Now it was up to me. Even though I was only sixteen. I was incharge of all motherly duties. Bathing, driving, clothing, feeding, cleaning... You name it, I did it. Mother was really only serving legal purposes so we weren't sent to some weird foster house.

I Hate Her.

I swept Adam into my arms and smiled at him as he stuck his thumb into his mouth, "Want some breakfast?" I asked, he nodded, not looking at me and Chandler and Sophie jumped, yelling that they agreed. I had to hush them, not wanting them to awake my mom. They had no idea sometimes that she even existed. They called my mom or asked where she was a lot. I usually had to correct that, I didn't want people thinking I was their mother.

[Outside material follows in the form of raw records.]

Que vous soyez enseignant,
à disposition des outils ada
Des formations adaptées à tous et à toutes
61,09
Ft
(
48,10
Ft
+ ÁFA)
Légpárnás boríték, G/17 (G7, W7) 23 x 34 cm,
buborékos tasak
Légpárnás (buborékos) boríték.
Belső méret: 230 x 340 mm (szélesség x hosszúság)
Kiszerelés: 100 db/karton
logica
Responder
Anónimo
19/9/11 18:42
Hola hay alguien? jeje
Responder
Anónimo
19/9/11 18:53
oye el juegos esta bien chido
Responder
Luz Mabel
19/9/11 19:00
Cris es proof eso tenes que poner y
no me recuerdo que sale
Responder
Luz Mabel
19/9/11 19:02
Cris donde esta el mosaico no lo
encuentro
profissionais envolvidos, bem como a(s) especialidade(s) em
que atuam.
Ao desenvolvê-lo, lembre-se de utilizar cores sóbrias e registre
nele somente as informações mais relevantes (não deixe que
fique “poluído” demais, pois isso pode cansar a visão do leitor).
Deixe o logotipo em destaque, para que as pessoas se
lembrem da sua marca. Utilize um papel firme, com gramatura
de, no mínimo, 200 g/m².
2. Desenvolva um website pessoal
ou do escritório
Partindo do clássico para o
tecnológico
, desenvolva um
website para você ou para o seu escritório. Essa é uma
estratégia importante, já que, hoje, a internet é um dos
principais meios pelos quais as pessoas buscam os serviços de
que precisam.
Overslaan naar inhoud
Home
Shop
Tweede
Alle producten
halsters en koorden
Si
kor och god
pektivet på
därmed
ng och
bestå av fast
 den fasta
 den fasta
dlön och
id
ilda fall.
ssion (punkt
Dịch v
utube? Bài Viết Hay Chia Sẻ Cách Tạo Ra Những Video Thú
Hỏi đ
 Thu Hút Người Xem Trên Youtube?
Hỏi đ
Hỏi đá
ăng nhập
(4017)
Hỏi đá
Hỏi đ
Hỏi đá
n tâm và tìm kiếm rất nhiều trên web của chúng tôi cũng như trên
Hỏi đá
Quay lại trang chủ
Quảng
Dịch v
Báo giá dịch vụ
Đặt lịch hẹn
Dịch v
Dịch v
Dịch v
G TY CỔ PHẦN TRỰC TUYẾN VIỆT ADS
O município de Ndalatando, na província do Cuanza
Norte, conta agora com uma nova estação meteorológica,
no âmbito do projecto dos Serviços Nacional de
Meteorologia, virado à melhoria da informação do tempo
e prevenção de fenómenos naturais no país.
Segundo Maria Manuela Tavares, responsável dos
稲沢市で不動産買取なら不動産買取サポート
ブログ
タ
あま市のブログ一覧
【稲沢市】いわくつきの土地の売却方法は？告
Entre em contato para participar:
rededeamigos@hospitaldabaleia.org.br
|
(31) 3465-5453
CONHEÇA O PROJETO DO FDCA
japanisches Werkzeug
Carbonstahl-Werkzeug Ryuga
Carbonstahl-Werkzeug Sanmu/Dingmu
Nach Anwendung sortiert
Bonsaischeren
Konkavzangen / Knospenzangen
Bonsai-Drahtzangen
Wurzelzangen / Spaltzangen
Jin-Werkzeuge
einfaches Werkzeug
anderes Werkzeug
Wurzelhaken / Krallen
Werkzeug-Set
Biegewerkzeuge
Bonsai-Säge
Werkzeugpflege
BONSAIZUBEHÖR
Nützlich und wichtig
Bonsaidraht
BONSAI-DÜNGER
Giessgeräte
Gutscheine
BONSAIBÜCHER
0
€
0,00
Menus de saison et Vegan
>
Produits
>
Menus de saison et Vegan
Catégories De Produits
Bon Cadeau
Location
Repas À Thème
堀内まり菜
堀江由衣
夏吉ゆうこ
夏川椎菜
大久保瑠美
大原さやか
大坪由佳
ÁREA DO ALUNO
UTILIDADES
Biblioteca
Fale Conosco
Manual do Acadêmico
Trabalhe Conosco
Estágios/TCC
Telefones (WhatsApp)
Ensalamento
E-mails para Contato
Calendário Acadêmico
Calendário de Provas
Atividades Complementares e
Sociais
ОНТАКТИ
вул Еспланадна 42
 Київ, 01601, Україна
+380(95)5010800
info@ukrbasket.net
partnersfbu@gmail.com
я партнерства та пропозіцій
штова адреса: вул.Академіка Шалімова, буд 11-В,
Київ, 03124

Downstairs, I warmed Adam up some oatmeal, his favorite, and served Chandler and Sophie toast and eggs. Chandler was quite the eater for a three year old, I had to admit. As they ate, I got a glass of orange juice, careful not to take it all, and then went into the bathroom and let down my hair.

It hung perfectly to my elbows, and my bangs swept over my face they way I liked them too. Sometimes I thought maybe I was decent looking after all, but then again... That thought never lasted long.

I heard a sippy cup fall to the ground and then Adam cried. I sighed and leaned against the bathroom sink before sulking back into the kichen. Chandler wouldn't have looked more guilty if he had just committed murder. I took his wrist and knelt down next to him, he refused to look my in the eyes.